In this sample, the best cut-off for the HCL-32 was close to the one reported in past studies that were carried out in the Western samples, usually about 14 or 15. However, in some non-Western samples, such as in the Arabian study of Fornaro et al. (2015) [34] or the Brazilian sample of patients of Soares et al. (2010), higher cut-offs were reported, around 17/18. Fornaro et al. (2015) included inpatients, while Soares et al. (2010) [18] enrolled outpatients. Probably both severity and cultural differences in admitting some hypomanic symptoms might have had a role in explaining the higher cut-offs in those studies. In this study, the sensitivity and specificity of the HCL-32 in discriminating patients with BD from those with MDD were, respectively, .87 and .69, somehow higher than the corresponding figures in the Soares et al. study (.75 and .58), and close to the values observed by Perugi et al. (2012) [56] in their large Italian study (.85 and .78). Fornaro et al. [34] found similar values of sensitivity (.82) and specificity (.77) of their version of the HCL-32 in the discrimination of Arabic patients with MDD from those with BD. Both the Perugi et al. (2012) study and Fornero et al. [34] study found a higher specificity of the applied version of the HCL-32, suggesting that sample composition might affect the detection of hypomanic symptoms. Indeed, in the present study, we enrolled a larger fraction of patients with BD-II than with BD-I, while the Fornero et al. [34] study had a ratio of BD-I to BD-II = 4.7. This might be considered a limitation of the present study, but in community samples, the lifetime prevalence of BD-II tends to be higher (1.57%; 95%CI: 1.15–1.99) than the lifetime prevalence of BD-I (1.06%; 0.81–1.31) [26]. Moreover, in past studies, patients had already received a diagnosis of BD, thus might have been more prone to admit hypomanic symptoms.

Overall, the two screeners revealed ease of use, albeit requiring some degree of literacy. Time to fill in was in general minimal for patients with adequate reading skills, but sometimes it requires more time in older patients.
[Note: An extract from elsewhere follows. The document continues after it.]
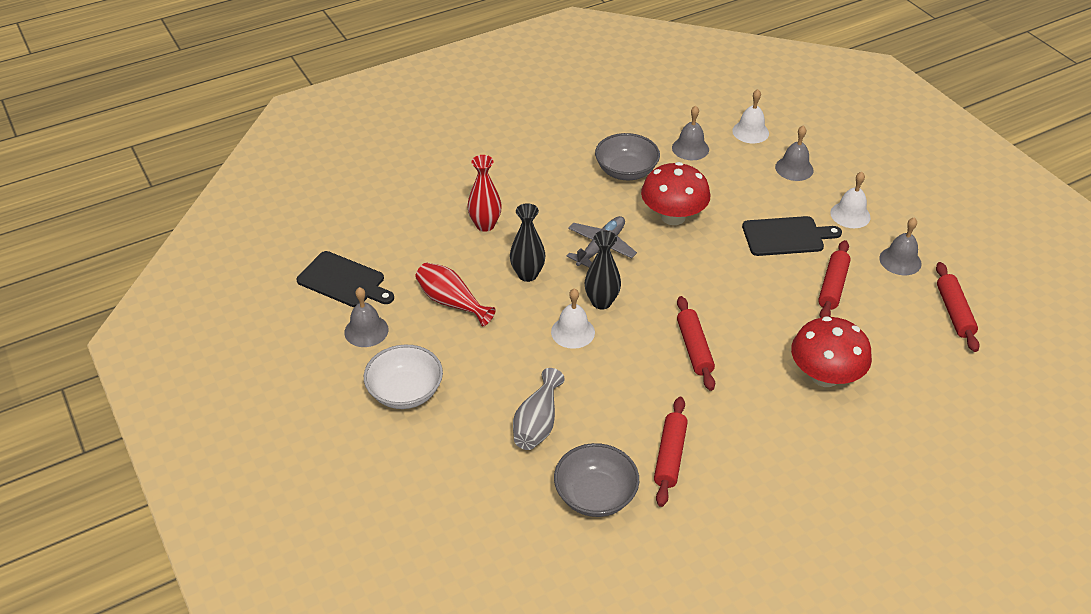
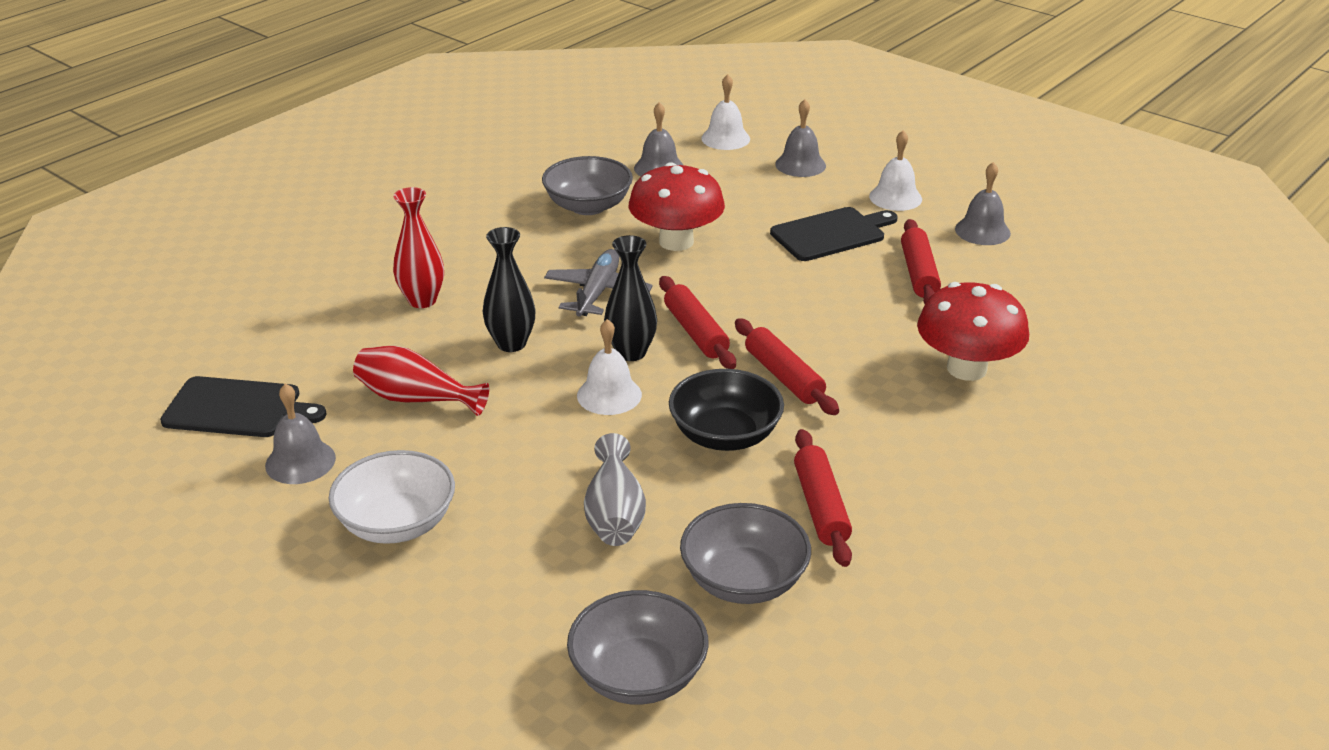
camera: 20 degrees left, 10 degrees down
(502, 540) = (638, 675): none -> grey bowl
(633, 384) = (725, 435): none -> black bowl
(954, 312) = (1077, 269): red rolling pin -> red rolling pin (696, 332)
Nevertheless, both the MDQ and the HCL-32 might represent valuable help in busy primary care settings, favoring the recognition of cases in need of closer evaluation.

Strengths and limitations

The major strength of the study is its design, which was as close as possible to clinical reality, as we included patients only complaining of depressive signs and symptoms, but did not have any precompiled diagnosis of unipolar or bipolar depression when they first presented. This is a major difference from most of the other studies about MDQ and HCL-32, which often included patients that had already received a diagnosis of BD [1, 34], and might have received some clue about the symptoms they are expected to admit [57]. Several limitations have to be taken into account. Some of the questionnaires, either MDQ or HCL-32, were incomplete, especially among patients with BD. This depended mainly on patients leaving blank some items, such as item 6 (about wanting to travel) or 7 (about risky driving) of the HCL-32 because they do not habitually do the enquired action (they do not travel or drive a car), thus they didn’t know how to reply to the question. As a consequence, we had to discard some of the cases and this resulted in a loss of power for the analysis. In particular, we had not enough cases with BD-II to test the discriminant capacity of the tools with respect to MDD, the main usage of a screening tool to identify BD. Indeed, while manic episodes are more likely to be recognized by clinicians and to be remembered by the patients, the hypomanic episodes are precisely those that complicate the diagnosis of BD in the clinical setting.

Conclusion

Despite its limitations, this study showed the good capacity of both the MDQ and the HCL-32 as screening tools to be used to differentiate patients with BD from patients with MDD. Both screeners work best in excluding the presence of BD in patients with MDD, which is an advantage in deciding whether or not to prescribe an antidepressant, which can have known negative effects in patients with BD [58]. When the screener is positive for the presence of BD, it may prompt a deeper investigation of past manic/hypomanic episodes that might have been overlooked at the first assessment.